GLOBAL

Students should be at the centre of internationalisation
As educators, we need to be aware of the forces that shape the future of education and the world for which we prepare graduates. A major factor that will shape the global demand for higher education relates to the development of middle-class populations throughout the world.The predictions for the development of the middle-classes globally show that by 2030 the Asia-Pacific region will dominate the world in terms of absolute numbers and the proportion of its population that will belong to the middle-class. The main consumers of tertiary education globally will be the offspring of middle-class parents.
The shifting balance of middle-income earners towards the Asia-Pacific region has implications for the nature and location of a professionally and academically educated workforce.
We need to let go of the thought that the West is, and continues to be, at the forefront of all developments. We need to let go of the notion that the centre point of economic gravity remains in the West, as that is simply not going to be the case.
The rate of change will accelerate over the next decade-and-a-half and we need to ensure that our graduates will be able to work and contribute gainfully over more than three times that period.
Interculturally capable students
If, as we and many other institutes of higher education claim – according to the International Association of Universities' Global Survey on Internationalization of Higher Education – our graduates are educated in such a way as to be able to apply their skills and knowledge regardless of the cultural context in which they find themselves, then we have our work cut out to make sure that our education delivers on that promise.
In 2011 a number of papers appeared in the literature on higher education that started to question the nature of and motivation for internationalisation.
Are we on the right track? Are we delivering our promise of making graduates truly interculturally capable and internationally aware? What definitions have we used to drive the internationalisation of higher education?
The question of definition
For a long time we all have worked with the definition of Jane Knight, adjunct professor in the department of leadership, higher and adult education at the Ontario Institute for Studies in Education in Canada:
“Internationalisation at the national, sector and institutional levels is defined as the process of integrating an international, intercultural, or global dimension into the purpose, functions or delivery of post-secondary education.”

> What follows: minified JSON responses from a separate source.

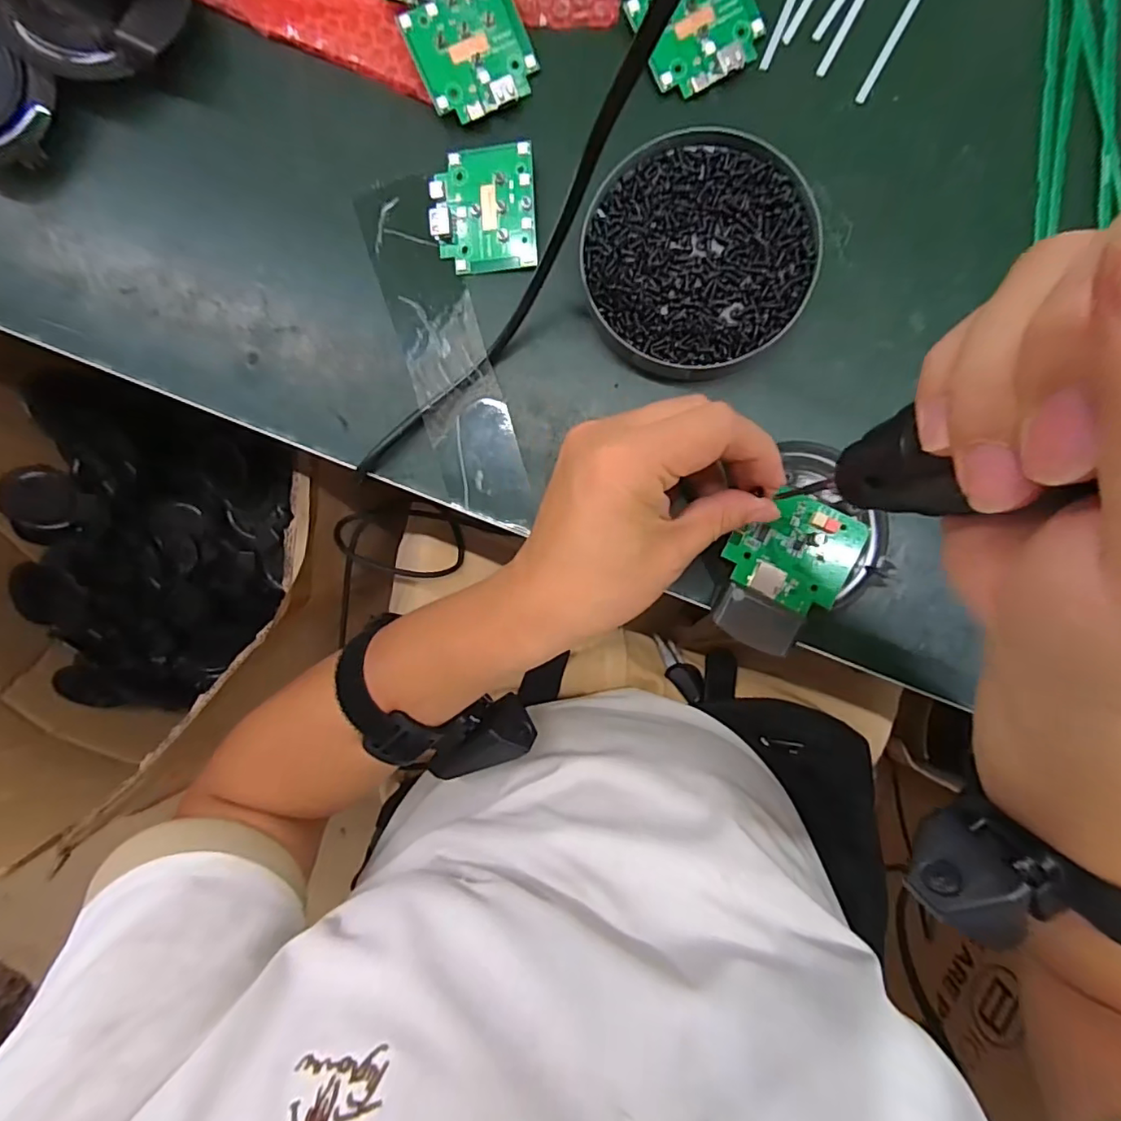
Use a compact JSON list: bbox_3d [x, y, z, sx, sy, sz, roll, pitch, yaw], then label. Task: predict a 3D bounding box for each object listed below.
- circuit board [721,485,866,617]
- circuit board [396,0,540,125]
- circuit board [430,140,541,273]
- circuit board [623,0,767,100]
[{"bbox_3d":[0.116,-0.005,0.273,0.056,0.007,0.054,27,97,-2],"label":"circuit board"},{"bbox_3d":[-0.045,-0.260,0.282,0.058,0.013,0.054,-23,96,4],"label":"circuit board"},{"bbox_3d":[-0.040,-0.184,0.290,0.054,0.013,0.057,-2,91,4],"label":"circuit board"},{"bbox_3d":[0.071,-0.271,0.281,0.060,0.007,0.054,-25,89,4],"label":"circuit board"}]

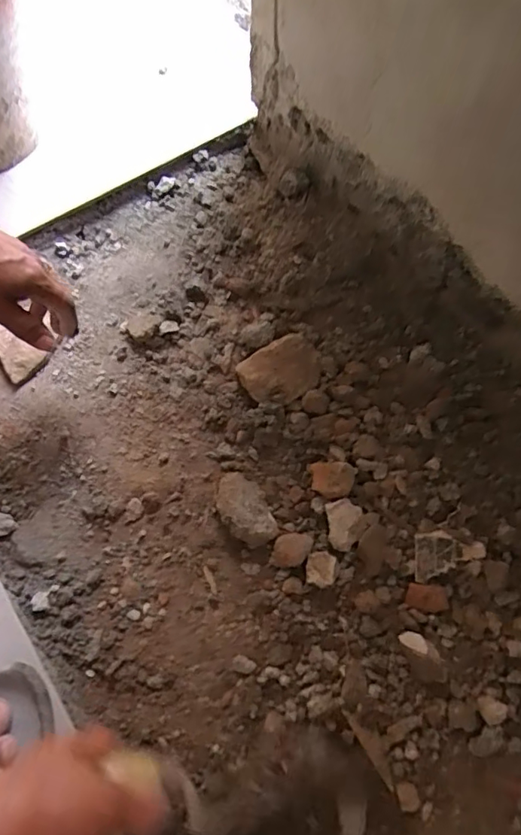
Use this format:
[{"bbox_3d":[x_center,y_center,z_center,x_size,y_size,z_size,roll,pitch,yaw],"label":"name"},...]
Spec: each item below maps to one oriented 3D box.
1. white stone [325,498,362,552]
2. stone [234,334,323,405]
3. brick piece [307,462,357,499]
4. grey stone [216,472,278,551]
[{"bbox_3d":[0.082,0.103,0.508,0.032,0.022,0.045,-7,68,-2],"label":"white stone"},{"bbox_3d":[0.024,-0.049,0.566,0.086,0.032,0.066,-32,72,-12],"label":"stone"},{"bbox_3d":[0.070,0.062,0.520,0.045,0.031,0.034,6,68,3],"label":"brick piece"},{"bbox_3d":[-0.017,0.090,0.512,0.044,0.033,0.073,-34,72,-12],"label":"grey stone"}]

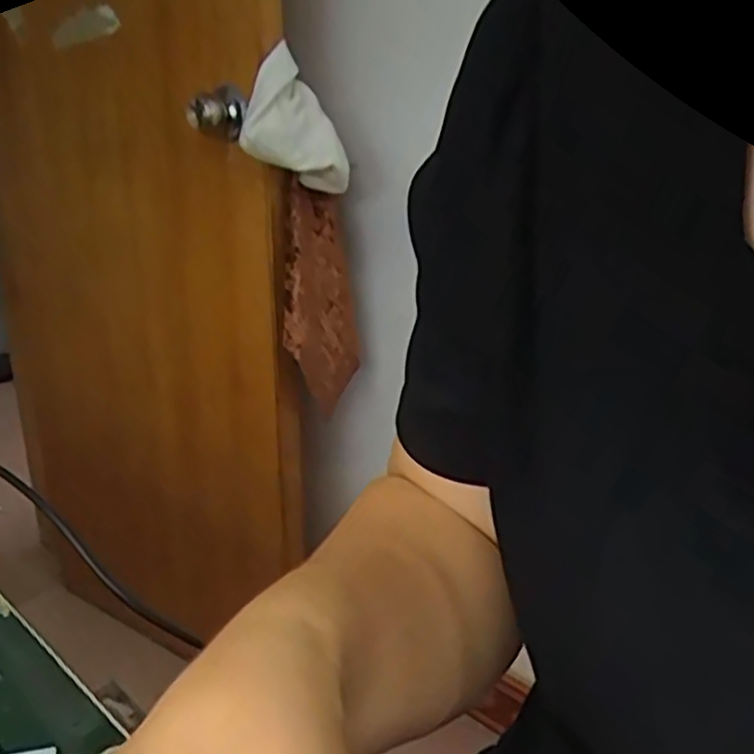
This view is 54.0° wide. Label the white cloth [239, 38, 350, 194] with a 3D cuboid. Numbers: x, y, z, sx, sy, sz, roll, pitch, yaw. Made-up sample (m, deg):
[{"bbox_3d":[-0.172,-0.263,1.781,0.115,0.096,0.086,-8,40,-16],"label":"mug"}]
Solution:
[{"bbox_3d":[-0.108,-0.338,0.977,0.130,0.175,0.099,-3,17,-4],"label":"white cloth"}]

This definition is comprehensive and does not say anything about why one would want to internationalise higher education or what the outcomes of the internationalisation processes would be. Knight deliberately formulated this as neutral to allow for the many and varied interpretations, motivations and outcomes related to this process.
The value of the definition by Knight is that from the perspective of university management it talks about a process of integrating certain dimensions into the normal functions of a university.
The disadvantage of the definition is that it does not address learners in the way that we think about them in respect of other elements of the learning process.
Another disadvantage is that the measurement of success in internationalisation tends to focus on enumerating the extent of student mobility across the institution and ticking boxes as to whether features of individual programmes exist or not.
Indeed, some of these parameters have ended up counting towards global ranking and world-class status. Is bigger or more better? The focus was on how institutions performed rather than on students.
Internationalisation of the curriculum
Professor Betty Leask, dean of teaching and learning in the division of business at the University of South Australia, directed the attention on internationalisation towards the curriculum. Leask noticed that internationalisation of the curriculum in the many and varied disciplines that exist in higher education institutions was poorly understood.
She addressed this issue with a research project that “sought to explore, make explicit, and disseminate the meaning of internationalisation of the curriculum in different disciplines”. Internationalisation of the curriculum was defined by Leask as:
“the incorporation of an international and intercultural dimension into the content of the curriculum as well as the teaching and learning arrangements and support services of a programme of study. An internationalised curriculum will engage students with internationally informed research and cultural and linguistic diversity. It will purposefully develop their international and intercultural perspectives as global professionals and citizens.”
A salient point of Leask’s arguments was that she called for a structured approach with disciplinary teams, thereby acknowledging the variability of the internationalisation landscape. This time the focus shifted towards deliberately creating experiences for students in both the formal and informal curriculum.
Why not focus on the student and consider internationalisation of higher education in terms of the learner? This is about the learner who enters higher education with prior learning from secondary education and leaves us for the next phase in their lifelong learning quest.
* Dr Robert Coelen is professor of internationalisation of higher education and executive dean at Stenden University Qatar, and vice-president international at Stenden University of Applied Sciences in The Netherlands.